How much does a house in the UK really cost?

Buying a home in the UK will set you back £235,000 on average, according to the latest figures published this morning by the Office for National Statistics (ONS).

“But hold on a minute,” I hear the news-hounds among you say. “Yesterday I read that it was much higher than that.”

And indeed you may have. The website Rightmove grabbed a load of column inches itself on Monday after saying that the typical British home is now valued at £262,594.

About 10 days earlier, meanwhile, Halifax claimed that the average home costs £178,249. And that was just a couple of days after Nationwide, which produces one of the most closely-watched surveys, said that an average house costs £180,264.

Meanwhile at the end of last month, the Land Registry released its most up-to-date numbers showing an average house price of £170,000.

So what’s going on? Is it £170,000 or even higher than £260,000? That’s some difference.

As the astute may have guessed by now, these groups have very different ways of crunching their numbers. And to understand what’s really going on in the market, you need to know what these differences are.

The government data – that from the ONS and the Land Registry – is from actual house purchases. This would seem to be more reliable than figures based on asking prices, or agreed mortgages, but means the numbers can be slower to come through. So at a time of sharp house price inflation, the data lags.

Also, the ONS numbers are based on “mortgage financed transactions” so will not include cash purchases.

To its credit, the ONS uses a complex “mix-adjusted” weighting system that divides all sales into a large number of types of property. To put it simply, this means that if the price of bungalows with garages by the seaside suddenly rockets, it won’t distort the change in the cost of all other types of property.

The Land Registry data has some particular quirks: it doesn’t include Scotland, for a start. And it relies on “identifiable matched pairs” of sales made since 1995. “This could influence the average price downwards as those properties which sell less frequently tend to be those at the top of the market,” comments Richard Rawlings of Agent Analytics.

Nationwide, meanwhile, uses the mortgage approvals that it has offered hopeful buyers itself. So the data is not based on completed house purchases, and also ignores cash buyers.

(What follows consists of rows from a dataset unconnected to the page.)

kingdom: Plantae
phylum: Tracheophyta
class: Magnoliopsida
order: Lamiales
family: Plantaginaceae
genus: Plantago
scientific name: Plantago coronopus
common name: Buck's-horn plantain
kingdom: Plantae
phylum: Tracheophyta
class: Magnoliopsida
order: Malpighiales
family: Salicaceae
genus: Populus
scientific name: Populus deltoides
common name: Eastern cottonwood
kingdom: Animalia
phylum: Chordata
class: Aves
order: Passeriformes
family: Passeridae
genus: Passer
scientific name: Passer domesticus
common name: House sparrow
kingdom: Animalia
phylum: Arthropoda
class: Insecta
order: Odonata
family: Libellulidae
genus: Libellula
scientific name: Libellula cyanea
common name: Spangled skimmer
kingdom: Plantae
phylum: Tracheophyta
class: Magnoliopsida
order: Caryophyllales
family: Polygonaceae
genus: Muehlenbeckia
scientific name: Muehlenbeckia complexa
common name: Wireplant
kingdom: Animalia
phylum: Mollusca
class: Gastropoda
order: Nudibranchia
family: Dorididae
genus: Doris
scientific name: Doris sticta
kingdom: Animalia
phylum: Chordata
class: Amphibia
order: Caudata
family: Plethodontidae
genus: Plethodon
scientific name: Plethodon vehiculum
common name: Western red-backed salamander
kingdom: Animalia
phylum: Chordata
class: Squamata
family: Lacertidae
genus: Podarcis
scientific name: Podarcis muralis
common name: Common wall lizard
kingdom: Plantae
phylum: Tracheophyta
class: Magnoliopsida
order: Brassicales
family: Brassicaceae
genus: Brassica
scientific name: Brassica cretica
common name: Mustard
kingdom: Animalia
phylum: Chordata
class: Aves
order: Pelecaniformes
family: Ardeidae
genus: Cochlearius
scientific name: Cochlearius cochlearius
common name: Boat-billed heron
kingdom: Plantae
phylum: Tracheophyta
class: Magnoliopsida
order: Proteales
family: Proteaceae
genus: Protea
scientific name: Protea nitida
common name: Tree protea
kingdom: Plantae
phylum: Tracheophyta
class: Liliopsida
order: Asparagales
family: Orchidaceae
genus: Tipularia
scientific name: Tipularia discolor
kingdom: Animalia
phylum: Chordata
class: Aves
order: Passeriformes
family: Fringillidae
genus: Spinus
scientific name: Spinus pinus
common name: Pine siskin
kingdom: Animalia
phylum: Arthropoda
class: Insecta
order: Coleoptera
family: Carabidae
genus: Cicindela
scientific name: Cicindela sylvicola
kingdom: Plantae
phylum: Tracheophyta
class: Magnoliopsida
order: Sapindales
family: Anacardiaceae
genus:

And what of Rightmove, with its sky-high estimate of an average house costing £262,594? Well this index is based on the asking prices of houses “coming onto the market” – and not on actual purchases, or even agreed mortgage deals. No wonder it’s so high.

Rawlings says that this index ignores properties that have been on the market for over a month. “The average price of properties over £5m which had been on the market longer than one month had subsequently been reduced by an average of 18 per cent and still remained unsold,” he says, citing some recent research.

Which isn’t to say that there’s no value in Rightmove’s index, which is a vast gathering of reliable data that gives a strong impression of how prices are moving.

It’s just not the same as the official figures, which in turn are not the same as Nationwide’s or Halifax’s figures.

All the surveys are interesting and newsworthy, but be careful not to confuse Rightmove’s apples with the Land Registry’s oranges.